● WHAT THIS TASK INVOLVES: Which lines below mention "left"? Pick each one out.
SUPPLIED DATA START
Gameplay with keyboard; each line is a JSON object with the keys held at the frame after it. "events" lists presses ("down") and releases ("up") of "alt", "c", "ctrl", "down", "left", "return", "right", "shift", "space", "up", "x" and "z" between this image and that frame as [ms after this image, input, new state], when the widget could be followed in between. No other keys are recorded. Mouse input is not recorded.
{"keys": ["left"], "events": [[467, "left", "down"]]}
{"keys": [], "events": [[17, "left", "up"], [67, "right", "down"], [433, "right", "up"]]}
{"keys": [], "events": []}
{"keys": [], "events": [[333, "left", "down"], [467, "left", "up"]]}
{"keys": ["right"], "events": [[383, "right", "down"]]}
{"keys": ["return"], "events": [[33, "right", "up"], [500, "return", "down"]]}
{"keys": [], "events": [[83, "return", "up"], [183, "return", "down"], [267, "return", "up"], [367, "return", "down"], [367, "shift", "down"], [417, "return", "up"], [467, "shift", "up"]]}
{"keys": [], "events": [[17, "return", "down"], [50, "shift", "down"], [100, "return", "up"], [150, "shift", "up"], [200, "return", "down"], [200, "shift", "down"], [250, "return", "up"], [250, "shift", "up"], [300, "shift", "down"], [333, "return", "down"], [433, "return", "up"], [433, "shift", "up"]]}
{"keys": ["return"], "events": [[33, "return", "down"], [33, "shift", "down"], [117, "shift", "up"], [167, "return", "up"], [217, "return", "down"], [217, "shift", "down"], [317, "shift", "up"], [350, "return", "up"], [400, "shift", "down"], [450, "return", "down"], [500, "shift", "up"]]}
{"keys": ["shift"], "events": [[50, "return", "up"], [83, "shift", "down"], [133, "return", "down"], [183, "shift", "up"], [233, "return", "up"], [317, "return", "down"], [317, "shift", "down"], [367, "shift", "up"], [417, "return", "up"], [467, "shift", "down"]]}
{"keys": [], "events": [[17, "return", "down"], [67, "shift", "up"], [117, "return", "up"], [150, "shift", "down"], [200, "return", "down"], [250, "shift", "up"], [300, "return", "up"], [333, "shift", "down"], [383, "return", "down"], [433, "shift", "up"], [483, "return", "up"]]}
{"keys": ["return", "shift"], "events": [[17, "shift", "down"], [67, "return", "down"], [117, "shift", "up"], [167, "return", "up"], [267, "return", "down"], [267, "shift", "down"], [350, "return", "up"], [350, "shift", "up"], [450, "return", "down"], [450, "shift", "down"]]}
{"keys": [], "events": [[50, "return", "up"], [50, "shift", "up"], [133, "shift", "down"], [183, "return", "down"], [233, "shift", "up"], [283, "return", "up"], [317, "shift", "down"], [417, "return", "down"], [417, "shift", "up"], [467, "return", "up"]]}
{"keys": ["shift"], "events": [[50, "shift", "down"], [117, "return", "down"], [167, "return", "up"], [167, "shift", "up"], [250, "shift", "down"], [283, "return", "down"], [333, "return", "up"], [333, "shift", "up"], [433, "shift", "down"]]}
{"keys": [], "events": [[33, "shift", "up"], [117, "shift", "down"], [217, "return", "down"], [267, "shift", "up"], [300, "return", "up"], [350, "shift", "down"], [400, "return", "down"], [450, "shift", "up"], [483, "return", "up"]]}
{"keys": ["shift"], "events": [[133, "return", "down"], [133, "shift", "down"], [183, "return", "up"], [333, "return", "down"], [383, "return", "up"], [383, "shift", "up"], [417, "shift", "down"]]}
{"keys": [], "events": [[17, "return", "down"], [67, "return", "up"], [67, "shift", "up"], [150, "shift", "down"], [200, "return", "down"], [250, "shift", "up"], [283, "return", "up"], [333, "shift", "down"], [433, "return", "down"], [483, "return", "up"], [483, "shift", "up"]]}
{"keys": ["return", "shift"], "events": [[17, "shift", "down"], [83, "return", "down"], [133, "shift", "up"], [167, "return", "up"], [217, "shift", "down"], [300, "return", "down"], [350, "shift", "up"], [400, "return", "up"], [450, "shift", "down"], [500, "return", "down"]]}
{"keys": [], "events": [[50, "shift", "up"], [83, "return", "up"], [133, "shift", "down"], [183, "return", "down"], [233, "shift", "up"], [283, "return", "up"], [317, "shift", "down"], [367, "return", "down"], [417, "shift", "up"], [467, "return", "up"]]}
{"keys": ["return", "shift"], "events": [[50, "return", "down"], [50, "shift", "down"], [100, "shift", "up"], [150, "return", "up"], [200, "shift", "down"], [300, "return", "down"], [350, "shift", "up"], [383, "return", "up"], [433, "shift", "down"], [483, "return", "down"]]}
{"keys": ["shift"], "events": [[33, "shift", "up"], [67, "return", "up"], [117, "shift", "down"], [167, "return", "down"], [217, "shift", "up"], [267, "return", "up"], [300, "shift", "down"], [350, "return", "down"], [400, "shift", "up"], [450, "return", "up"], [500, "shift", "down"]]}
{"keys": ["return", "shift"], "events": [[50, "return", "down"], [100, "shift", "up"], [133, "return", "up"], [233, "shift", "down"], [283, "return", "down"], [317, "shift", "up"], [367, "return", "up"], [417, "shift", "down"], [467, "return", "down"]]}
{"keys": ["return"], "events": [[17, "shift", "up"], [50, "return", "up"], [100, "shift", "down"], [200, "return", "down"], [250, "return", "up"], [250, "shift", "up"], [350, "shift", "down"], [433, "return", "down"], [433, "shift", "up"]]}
SUPPLIED DATA END
● FINISHED EXERCISE:
Gameplay with keyboard; each line is a JSON object with the keys held at the frame after it. "events" lists presses ("down") and releases ("up") of "alt", "c", "ctrl", "down", "left", "return", "right", "shift", "space", "up", "x" and "z" between this image and that frame as [ms after this image, input, new state], when the widget could be followed in between. No other keys are recorded. Mouse input is not recorded.
{"keys": ["left"], "events": [[467, "left", "down"]]}
{"keys": [], "events": [[17, "left", "up"], [67, "right", "down"], [433, "right", "up"]]}
{"keys": [], "events": [[333, "left", "down"], [467, "left", "up"]]}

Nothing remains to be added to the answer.